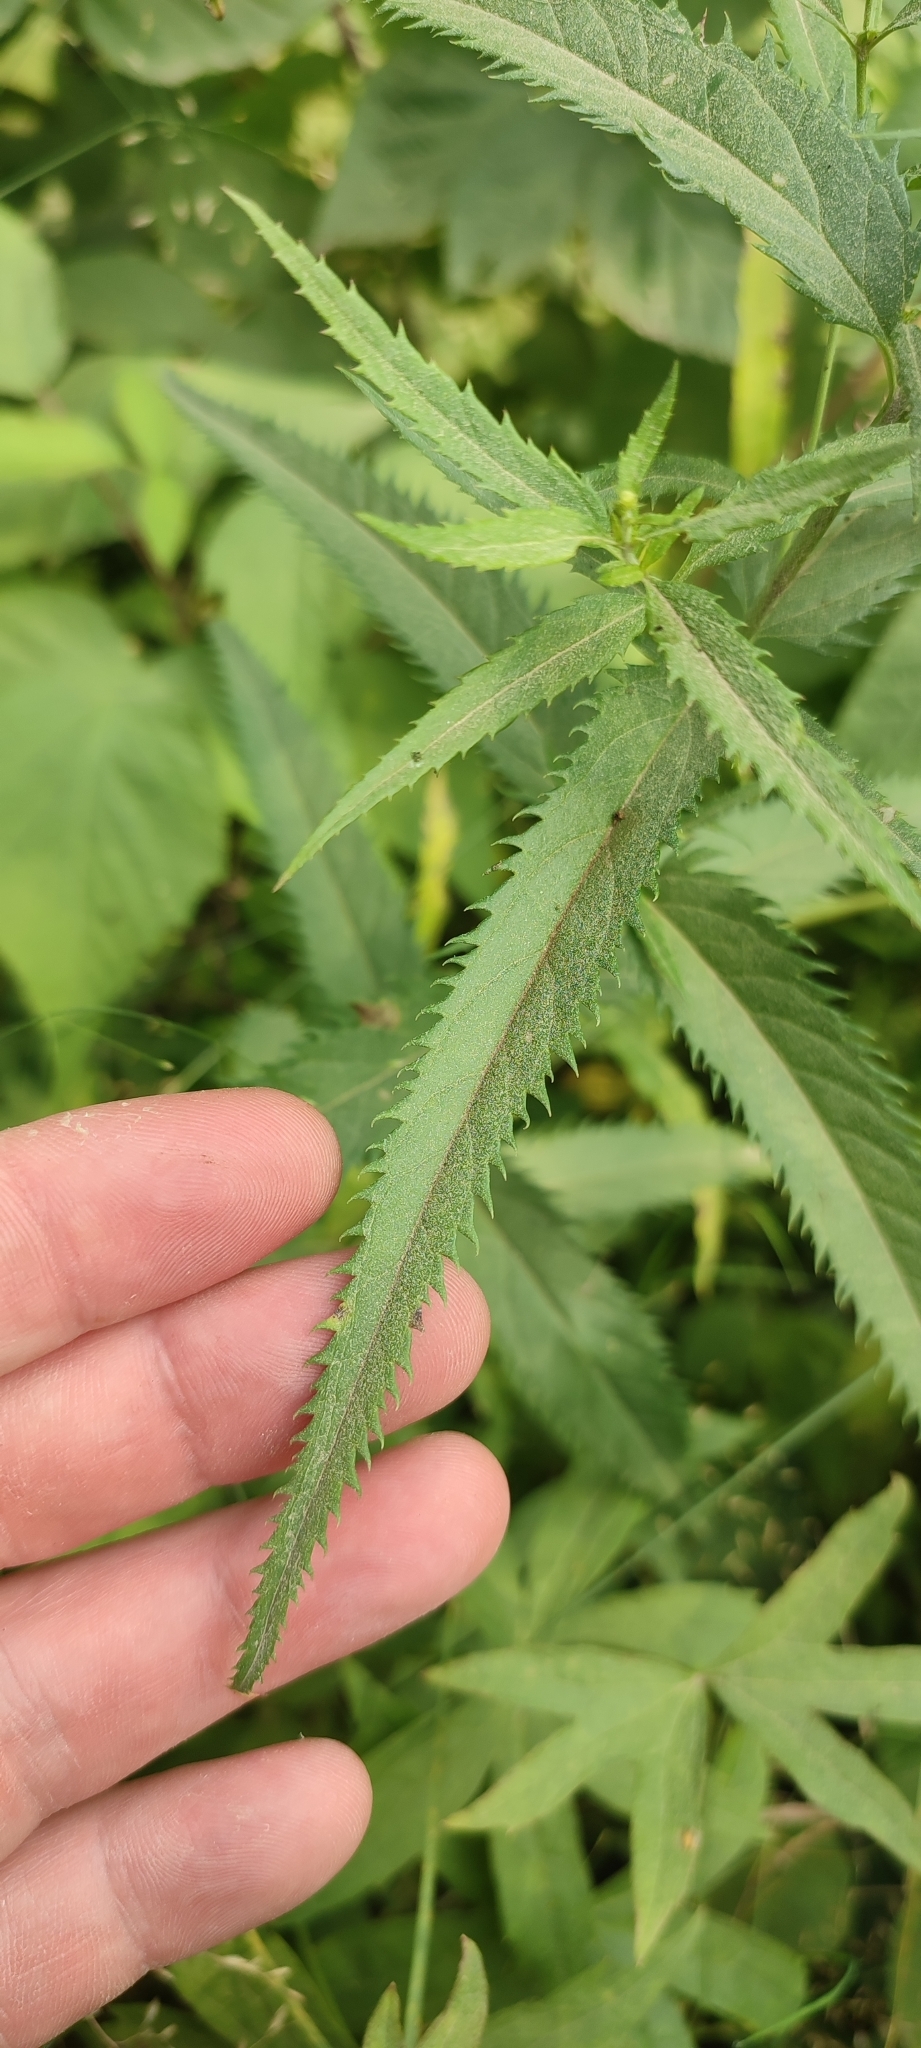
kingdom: Plantae
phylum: Tracheophyta
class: Magnoliopsida
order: Lamiales
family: Plantaginaceae
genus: Veronica
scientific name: Veronica longifolia
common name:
=-=-=-=-=
● WHAT TO DO:
Reproduce every line of the entries above word for word, omitting the pictures.

● TASK SOLUTION:
kingdom: Plantae
phylum: Tracheophyta
class: Magnoliopsida
order: Lamiales
family: Plantaginaceae
genus: Veronica
scientific name: Veronica longifolia
common name:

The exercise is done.